As France prepares to cross the symbolic threshold of 95% of premises eligible for fiber by the end of 2025, a subject that has long remained technical is coming back to the fore, that of the economic sustainability of public initiative networks (RIP). In her intervention at the AVICCA Trip, Anne Le Hénanff, the Minister in charge of digital technology and Telecoms, explicitly designated this issue as one of the “five major challenges” of the next digital decade, recognizing that it is no longer a marginal problem but a determining pillar for regional planning.
Anne Le Hénanff insisted on the need to “objectivize the situation” in order to “allow communities, infrastructure operators and commercial operators to conduct negotiations in good faith to develop contracts when it is relevant”. The signal is that the economic model of RIPs, built in an expansion phase, must now be re-examined as the networks enter maturity.
The dynamics of FTTH in public initiative zones is based on a fragile balance with heavy investments carried by communities, a level of sockets often more dispersed than expected and marketing which is running out of steam in parallel with the slowdown observed in private zones.

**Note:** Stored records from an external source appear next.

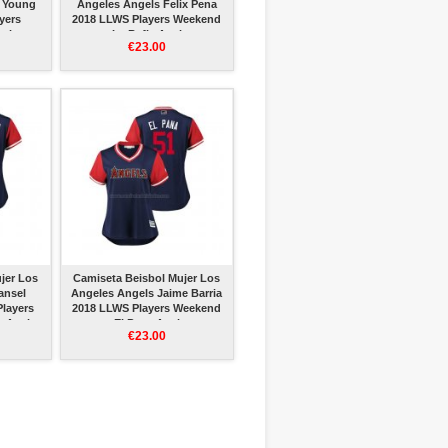
c Young
Angeles Angels Felix Pena
yers
2018 LLWS Players Weekend
zul
La Befla Azul
€23.00
jer Los
Camiseta Beisbol Mujer Los
ansel
Angeles Angels Jaime Barria
layers
2018 LLWS Players Weekend
o Azul
El Pana Azul
€23.00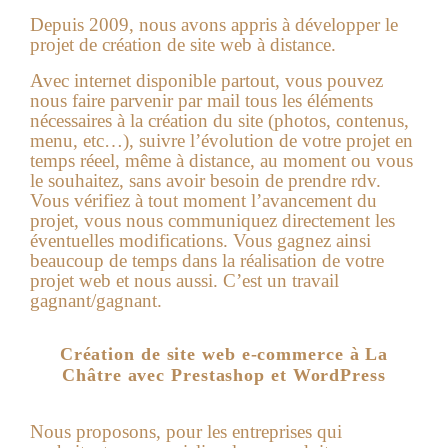
Depuis 2009, nous avons appris à développer le
projet de création de site web à distance.
Avec internet disponible partout, vous pouvez
nous faire parvenir par mail tous les éléments
nécessaires à la création du site (photos, contenus,
menu, etc…), suivre l’évolution de votre projet en
temps réeel, même à distance, au moment ou vous
le souhaitez, sans avoir besoin de prendre rdv.
Vous vérifiez à tout moment l’avancement du
projet, vous nous communiquez directement les
éventuelles modifications. Vous gagnez ainsi
beaucoup de temps dans la réalisation de votre
projet web et nous aussi. C’est un travail
gagnant/gagnant.
Création de site web e-commerce à La
Châtre avec Prestashop et WordPress
Nous proposons, pour les entreprises qui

This combination exerts direct pressure on the revenues of infrastructure operators, whose model is based on increasing penetration of end customers. The minister here takes up a subject that is now central to many elected officials, which is the ability of RIPs to maintain a sufficient level of income to ensure the maintenance, modernization and renewal of a network that has become critical.

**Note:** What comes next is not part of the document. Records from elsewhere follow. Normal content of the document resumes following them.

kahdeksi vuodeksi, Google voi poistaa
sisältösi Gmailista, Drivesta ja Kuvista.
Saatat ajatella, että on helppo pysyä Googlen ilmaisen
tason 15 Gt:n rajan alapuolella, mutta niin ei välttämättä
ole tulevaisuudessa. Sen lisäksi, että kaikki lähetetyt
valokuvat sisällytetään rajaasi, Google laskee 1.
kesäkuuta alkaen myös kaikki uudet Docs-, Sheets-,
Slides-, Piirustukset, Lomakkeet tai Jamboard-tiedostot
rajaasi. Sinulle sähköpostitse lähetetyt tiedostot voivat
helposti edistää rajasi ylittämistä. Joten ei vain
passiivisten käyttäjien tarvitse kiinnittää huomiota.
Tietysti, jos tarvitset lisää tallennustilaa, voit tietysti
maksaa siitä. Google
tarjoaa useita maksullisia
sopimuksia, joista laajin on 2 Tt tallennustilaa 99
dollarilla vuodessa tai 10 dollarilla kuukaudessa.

Arcep, under the direction of Laure de La Raudière, plays a decisive role in this context. The Authority’s work, welcomed by the minister, aims to provide a quantified basis shared by all stakeholders, an essential prerequisite for possible contractual renegotiations. This perspective opens up a major political and industrial challenge: how to adapt contracts concluded sometimes ten years ago to an environment where uses have changed, operating costs have increased, and where the priority is shifting from massive deployments to quality of service, connection and resilience?
Rural FTTH conditions access to public services, the digital economy and territorial cohesion. Its sustainability is a local issue and the need for a new cycle of public-private investment, around renewed governance, is desired by elected officials.
The decade 2015-2025 will have been that of deployment. The 2025-2035 period will be that of stabilization, maintenance and financial viability.